Creativity is just connecting things. When you ask creative people how they did something, they feel a little guilty because they didn’t really do it, they just saw something. It seemed obvious to them — Steve Jobs
I have a habit of scrolling Twitter too much and it was during breakfast on a typical Saturday while my omelette was starting to brown at the edges, when I stopped scrolling at one such good work of a designer [a tool to edit images with different built-in features] which was done part using their own brain and AI [Claude]. I landed on their profile to see their other works and that’s where I felt my gut being pulled in and breathed life into my imposter syndrome. There were ideas which some I hadn’t possibly thought of and some I did and there they had made those ideas come alive. Those ideas had just been in my head or written in my Notes app.
I took my omelette to the desk and opened Xcode + Claude Code to continue work on a To-do + Habits app I had stopped working on 5 months ago, feeling motivated after seeing that twitter user work.
Half an hour passed, I had not even prompted Claude or opened the app folder on Xcode to start the work, I found myself questioning: “This will take a lot of time, lets do it later”, “What should I make first”, “Let’s sketch it and wireframe first” I closed the laptop, feeling overwhelmed and drowning in imposter syndrome.

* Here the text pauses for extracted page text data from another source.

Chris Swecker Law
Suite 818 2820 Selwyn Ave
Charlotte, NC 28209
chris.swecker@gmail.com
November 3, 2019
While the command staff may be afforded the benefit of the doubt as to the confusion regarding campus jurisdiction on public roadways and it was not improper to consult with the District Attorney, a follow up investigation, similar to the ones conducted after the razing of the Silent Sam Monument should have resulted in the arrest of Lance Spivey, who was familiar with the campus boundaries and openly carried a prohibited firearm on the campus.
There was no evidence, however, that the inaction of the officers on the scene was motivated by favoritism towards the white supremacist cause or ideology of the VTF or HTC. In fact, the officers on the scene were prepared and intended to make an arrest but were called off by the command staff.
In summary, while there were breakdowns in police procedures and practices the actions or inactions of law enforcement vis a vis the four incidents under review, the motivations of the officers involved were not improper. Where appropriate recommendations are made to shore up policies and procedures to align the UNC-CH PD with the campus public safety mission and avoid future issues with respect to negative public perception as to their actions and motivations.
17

I scrolled Pinterest to ease myself and landed on some crazy good illustrations, animations. I opened Procreate on my ipad to create something. Then again found myself questioning “What should I draw?”, “How about I draw that Batman funko on my desk quickly”, “Maybe, lets start with something quick”. I closed my Ipad and felt like writing about this, so I opened Apple Notes on my desktop to write some words and again those questions “What example should I write”, “Maybe I should think through first”, “Let’s rough it out first”.
I closed the Notes app, opened Twitter on Phone and went back to scrolling past more good work. More ideas brought to life. More thoughts being written. More people creating while I was back to consuming instead of creating and realised this was the 3rd time today I had opened an app to create something. The third time I had talked myself out of creating and this was the loop I had been stuck on.

It had been the same for 2 weeks, I had been stuck in that loop of wanting to start something and convincing myself I was creative enough. Then on another Sunday, which will always be my laziest day I read an article from Julie Zhou — Looking Glass: So you want to write better?
I opened the writing app on my Mac and wrote the title “How I have to be more creative”. Immediately, the questions “Is this even good”, “Will anyone even read”, “Maybe change the title” “These are just thoughts that rattle my brain, why would anyone read this” fogged my brain but I just kept writing rather than finding answers to those questions and I finished a paragraph about this same blog, which I will accept was very very long.
Then on Day 2 I wrote some more and the same on Day 3 and 4 — I kept jotting my thoughts down even though the questions keep coming up with each statement. I don’t write about the same thing everyday. These days I write at 7 in the morning everyday, not because I am a supreme sorcerer at creativity, but because I’ve learned the questions will always come.
This blog post? It began as a mess of tangents and too many thoughts. The polished version you’re reading came later. But it only exists because I gave myself permission to write the ugly version first and maybe this version, if I read it again after some time, will need more polish.
Between the job and daily life, I don’t get to open Procreate to draw, or open XCode to create every project I imagine. But I’ve learned that creating something ugly and imperfect is better than perfecting my excuses and answering the questions that fog my brain. Every morning I write. Some evenings it’s a rough sketch on my iPad. Some weekends it’s opening that To-Do + Habits app or my own Portfolio I abandoned and adding just one feature, however broken.
The questions still come. They always will. But these days, I start anyway.